Change "common name" to "vernacular name" in everything from the first line down to the line containing "genus: Potamogeton", both ends included. Give back only those lines, with nothing else altered.

################

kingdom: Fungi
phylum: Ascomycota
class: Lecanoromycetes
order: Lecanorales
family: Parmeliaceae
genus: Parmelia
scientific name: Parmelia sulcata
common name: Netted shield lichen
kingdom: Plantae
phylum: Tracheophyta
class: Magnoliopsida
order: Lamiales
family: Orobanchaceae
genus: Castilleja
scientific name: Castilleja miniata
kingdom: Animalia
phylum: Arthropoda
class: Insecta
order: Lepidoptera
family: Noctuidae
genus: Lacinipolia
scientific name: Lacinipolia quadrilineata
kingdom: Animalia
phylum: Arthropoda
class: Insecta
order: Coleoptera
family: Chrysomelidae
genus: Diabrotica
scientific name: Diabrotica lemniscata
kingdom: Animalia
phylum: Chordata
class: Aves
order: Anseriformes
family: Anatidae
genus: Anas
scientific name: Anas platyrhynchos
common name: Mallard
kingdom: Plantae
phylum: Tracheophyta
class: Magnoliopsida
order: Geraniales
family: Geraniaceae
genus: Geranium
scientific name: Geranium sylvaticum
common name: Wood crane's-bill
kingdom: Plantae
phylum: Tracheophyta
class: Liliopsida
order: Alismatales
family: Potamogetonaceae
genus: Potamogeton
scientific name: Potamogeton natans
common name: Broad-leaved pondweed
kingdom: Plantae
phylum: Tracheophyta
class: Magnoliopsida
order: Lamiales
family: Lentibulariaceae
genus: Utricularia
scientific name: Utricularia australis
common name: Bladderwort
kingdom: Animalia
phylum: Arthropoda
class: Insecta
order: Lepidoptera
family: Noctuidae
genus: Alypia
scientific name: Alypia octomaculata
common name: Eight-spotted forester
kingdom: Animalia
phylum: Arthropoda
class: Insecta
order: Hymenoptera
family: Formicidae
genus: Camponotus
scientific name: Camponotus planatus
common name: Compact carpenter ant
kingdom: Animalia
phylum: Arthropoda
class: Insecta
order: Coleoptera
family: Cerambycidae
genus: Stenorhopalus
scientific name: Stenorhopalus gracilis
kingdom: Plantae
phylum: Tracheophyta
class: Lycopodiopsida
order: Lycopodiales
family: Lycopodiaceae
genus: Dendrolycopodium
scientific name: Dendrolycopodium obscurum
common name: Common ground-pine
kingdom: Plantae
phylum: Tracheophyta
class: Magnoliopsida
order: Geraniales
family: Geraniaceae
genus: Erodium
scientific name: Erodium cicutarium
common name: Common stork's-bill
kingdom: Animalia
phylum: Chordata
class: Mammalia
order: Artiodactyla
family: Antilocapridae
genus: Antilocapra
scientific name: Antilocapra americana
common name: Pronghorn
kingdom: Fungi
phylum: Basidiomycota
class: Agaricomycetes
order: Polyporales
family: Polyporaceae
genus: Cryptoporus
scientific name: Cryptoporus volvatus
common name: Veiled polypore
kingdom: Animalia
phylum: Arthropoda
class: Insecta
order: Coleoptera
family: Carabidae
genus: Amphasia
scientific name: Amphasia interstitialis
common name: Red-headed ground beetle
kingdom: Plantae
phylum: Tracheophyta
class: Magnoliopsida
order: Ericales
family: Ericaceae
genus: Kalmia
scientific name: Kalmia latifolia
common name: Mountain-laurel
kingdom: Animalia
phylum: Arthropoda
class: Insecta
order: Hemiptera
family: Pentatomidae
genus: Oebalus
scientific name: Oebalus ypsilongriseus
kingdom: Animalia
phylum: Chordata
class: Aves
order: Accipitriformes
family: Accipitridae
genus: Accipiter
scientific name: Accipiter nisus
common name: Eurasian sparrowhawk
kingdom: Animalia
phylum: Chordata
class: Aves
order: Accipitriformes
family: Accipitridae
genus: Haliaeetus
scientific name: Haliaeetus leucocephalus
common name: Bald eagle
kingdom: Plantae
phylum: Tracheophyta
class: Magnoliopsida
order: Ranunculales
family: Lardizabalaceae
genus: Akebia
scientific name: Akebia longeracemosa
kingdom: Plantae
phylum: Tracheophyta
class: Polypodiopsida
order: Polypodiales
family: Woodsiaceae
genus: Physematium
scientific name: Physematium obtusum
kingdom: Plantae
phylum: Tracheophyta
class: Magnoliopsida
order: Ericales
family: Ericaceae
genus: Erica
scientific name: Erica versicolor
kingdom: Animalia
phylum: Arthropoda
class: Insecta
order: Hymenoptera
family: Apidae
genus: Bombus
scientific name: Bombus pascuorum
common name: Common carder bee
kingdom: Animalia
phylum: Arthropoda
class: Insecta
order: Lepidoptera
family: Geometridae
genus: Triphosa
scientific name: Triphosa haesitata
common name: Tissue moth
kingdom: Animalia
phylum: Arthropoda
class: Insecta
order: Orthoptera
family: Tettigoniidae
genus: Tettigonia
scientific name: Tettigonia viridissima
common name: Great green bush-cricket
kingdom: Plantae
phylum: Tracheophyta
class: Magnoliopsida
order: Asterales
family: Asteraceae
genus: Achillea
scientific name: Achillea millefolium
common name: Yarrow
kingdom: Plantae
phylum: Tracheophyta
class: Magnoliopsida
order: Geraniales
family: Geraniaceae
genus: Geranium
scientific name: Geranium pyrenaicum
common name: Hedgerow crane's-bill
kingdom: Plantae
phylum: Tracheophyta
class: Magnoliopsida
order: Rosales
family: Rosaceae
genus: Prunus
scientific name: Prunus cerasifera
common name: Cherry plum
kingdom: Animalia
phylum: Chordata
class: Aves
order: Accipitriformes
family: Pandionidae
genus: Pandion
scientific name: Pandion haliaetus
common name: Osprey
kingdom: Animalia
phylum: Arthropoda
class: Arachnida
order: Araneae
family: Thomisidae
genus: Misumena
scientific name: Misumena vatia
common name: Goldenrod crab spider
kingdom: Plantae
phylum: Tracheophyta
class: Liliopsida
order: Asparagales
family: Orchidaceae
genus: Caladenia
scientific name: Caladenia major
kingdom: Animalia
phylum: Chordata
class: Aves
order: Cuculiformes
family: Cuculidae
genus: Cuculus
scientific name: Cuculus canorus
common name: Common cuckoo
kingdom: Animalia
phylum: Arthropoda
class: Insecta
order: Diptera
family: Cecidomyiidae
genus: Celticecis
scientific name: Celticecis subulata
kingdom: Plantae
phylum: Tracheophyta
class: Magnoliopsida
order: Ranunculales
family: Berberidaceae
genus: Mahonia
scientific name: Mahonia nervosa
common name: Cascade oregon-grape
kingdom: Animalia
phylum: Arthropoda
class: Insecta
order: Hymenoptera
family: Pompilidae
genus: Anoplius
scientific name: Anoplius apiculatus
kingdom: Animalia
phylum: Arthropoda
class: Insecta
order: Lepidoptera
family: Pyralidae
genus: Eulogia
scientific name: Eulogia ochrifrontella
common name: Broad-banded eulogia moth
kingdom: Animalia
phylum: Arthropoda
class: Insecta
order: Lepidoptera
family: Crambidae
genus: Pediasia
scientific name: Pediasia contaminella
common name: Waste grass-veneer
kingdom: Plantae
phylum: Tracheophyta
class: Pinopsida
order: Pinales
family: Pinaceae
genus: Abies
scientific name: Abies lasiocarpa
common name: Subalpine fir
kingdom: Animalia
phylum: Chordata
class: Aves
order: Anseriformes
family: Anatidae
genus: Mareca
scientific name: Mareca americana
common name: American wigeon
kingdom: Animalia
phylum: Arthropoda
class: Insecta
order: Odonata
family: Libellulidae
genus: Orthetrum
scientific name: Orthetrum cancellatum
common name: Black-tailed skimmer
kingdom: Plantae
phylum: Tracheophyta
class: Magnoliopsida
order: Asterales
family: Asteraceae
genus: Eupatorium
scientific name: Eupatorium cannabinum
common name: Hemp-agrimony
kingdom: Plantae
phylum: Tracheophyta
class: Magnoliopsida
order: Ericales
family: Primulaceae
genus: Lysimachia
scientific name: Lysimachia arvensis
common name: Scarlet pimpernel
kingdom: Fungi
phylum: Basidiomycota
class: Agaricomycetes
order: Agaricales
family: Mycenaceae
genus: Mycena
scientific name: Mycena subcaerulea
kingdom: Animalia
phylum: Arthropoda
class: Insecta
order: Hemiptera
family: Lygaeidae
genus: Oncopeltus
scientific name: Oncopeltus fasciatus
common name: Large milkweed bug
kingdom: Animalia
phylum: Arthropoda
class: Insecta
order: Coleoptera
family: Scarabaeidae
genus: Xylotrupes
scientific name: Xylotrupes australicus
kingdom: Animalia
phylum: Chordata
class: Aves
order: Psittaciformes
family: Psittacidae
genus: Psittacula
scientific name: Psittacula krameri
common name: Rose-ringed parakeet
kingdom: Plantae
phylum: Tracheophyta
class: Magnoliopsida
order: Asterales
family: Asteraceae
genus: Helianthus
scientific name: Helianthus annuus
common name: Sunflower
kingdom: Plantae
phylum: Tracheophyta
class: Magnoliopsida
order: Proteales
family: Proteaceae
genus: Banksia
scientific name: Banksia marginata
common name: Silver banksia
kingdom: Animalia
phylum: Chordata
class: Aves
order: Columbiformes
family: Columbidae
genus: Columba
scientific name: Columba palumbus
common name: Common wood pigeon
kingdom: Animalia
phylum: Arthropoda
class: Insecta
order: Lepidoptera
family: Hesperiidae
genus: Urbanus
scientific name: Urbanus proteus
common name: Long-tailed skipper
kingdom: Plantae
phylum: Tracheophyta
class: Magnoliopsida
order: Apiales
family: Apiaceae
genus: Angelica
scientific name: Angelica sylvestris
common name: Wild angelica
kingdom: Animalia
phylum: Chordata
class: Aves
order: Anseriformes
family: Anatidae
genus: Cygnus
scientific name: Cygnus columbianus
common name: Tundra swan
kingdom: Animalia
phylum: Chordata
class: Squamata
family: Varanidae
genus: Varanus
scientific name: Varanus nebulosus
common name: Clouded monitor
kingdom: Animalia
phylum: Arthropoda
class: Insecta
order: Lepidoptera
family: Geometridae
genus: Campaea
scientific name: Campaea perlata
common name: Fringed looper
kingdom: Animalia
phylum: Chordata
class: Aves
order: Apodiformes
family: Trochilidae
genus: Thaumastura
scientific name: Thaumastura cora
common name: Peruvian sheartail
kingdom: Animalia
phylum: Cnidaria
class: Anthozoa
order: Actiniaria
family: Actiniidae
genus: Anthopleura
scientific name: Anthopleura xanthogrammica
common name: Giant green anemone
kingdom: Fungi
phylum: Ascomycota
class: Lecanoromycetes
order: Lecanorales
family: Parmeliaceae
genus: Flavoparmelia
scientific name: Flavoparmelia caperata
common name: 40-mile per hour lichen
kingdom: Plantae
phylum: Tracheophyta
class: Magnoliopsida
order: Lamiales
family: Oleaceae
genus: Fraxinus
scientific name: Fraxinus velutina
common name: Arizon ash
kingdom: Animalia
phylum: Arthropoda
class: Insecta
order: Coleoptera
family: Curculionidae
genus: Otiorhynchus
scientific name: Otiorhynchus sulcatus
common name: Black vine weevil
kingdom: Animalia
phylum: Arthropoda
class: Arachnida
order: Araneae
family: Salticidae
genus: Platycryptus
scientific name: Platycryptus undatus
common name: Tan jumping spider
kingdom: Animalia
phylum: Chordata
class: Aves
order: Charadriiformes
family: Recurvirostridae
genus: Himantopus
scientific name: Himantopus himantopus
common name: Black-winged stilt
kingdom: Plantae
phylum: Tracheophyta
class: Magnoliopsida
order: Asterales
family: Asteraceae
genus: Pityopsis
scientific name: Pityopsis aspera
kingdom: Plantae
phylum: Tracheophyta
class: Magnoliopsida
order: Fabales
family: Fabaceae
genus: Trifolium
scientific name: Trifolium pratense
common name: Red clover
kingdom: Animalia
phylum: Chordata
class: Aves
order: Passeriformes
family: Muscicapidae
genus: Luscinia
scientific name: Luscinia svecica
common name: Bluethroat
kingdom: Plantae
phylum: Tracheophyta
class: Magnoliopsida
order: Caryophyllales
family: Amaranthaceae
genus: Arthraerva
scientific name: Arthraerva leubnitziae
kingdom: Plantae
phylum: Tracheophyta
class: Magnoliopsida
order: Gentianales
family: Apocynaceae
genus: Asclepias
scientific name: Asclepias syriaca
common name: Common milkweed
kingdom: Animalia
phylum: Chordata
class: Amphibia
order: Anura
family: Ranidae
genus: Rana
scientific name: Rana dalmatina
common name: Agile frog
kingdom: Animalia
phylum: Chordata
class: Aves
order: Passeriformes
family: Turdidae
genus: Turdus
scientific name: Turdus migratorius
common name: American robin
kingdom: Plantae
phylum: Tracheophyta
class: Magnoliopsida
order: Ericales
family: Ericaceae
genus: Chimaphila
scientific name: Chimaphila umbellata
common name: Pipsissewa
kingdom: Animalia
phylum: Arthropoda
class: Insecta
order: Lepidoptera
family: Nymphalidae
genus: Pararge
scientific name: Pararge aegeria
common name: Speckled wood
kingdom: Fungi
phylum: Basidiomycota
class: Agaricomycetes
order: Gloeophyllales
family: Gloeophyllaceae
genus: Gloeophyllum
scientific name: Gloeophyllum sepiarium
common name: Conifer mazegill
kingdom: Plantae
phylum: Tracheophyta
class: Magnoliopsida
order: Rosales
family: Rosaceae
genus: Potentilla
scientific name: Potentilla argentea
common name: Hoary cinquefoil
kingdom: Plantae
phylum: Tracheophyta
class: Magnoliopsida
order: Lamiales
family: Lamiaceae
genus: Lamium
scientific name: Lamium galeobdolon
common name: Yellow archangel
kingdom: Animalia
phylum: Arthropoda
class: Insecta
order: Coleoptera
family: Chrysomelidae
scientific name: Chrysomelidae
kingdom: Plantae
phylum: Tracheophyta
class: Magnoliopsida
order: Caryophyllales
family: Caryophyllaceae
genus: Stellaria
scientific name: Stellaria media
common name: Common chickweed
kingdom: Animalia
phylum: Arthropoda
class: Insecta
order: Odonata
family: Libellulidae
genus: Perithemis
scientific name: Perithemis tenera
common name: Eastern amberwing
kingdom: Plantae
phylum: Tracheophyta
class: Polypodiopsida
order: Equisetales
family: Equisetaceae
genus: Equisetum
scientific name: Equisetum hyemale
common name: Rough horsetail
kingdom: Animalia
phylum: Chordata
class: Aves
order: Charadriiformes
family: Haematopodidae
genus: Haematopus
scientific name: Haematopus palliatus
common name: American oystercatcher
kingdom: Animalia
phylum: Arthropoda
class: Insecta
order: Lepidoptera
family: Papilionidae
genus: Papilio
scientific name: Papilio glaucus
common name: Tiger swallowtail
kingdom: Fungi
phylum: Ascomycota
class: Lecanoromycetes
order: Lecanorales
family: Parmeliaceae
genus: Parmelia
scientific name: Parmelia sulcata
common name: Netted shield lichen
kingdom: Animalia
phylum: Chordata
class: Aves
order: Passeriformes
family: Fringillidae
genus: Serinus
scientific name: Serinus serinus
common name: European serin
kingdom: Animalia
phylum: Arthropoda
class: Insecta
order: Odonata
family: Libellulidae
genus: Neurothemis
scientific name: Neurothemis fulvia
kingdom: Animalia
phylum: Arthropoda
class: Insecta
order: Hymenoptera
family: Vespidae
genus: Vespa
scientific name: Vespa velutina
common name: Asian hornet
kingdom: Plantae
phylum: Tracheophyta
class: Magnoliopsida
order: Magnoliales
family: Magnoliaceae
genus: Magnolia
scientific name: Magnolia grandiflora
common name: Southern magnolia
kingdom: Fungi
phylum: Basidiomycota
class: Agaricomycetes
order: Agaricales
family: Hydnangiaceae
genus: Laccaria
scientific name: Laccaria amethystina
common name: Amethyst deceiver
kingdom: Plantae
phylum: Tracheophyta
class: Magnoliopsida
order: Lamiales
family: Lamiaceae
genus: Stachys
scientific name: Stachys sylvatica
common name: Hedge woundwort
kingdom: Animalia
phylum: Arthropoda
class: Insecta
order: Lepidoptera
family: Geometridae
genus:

################

> [Solved problem]:
kingdom: Fungi
phylum: Ascomycota
class: Lecanoromycetes
order: Lecanorales
family: Parmeliaceae
genus: Parmelia
scientific name: Parmelia sulcata
vernacular name: Netted shield lichen
kingdom: Plantae
phylum: Tracheophyta
class: Magnoliopsida
order: Lamiales
family: Orobanchaceae
genus: Castilleja
scientific name: Castilleja miniata
kingdom: Animalia
phylum: Arthropoda
class: Insecta
order: Lepidoptera
family: Noctuidae
genus: Lacinipolia
scientific name: Lacinipolia quadrilineata
kingdom: Animalia
phylum: Arthropoda
class: Insecta
order: Coleoptera
family: Chrysomelidae
genus: Diabrotica
scientific name: Diabrotica lemniscata
kingdom: Animalia
phylum: Chordata
class: Aves
order: Anseriformes
family: Anatidae
genus: Anas
scientific name: Anas platyrhynchos
vernacular name: Mallard
kingdom: Plantae
phylum: Tracheophyta
class: Magnoliopsida
order: Geraniales
family: Geraniaceae
genus: Geranium
scientific name: Geranium sylvaticum
vernacular name: Wood crane's-bill
kingdom: Plantae
phylum: Tracheophyta
class: Liliopsida
order: Alismatales
family: Potamogetonaceae
genus: Potamogeton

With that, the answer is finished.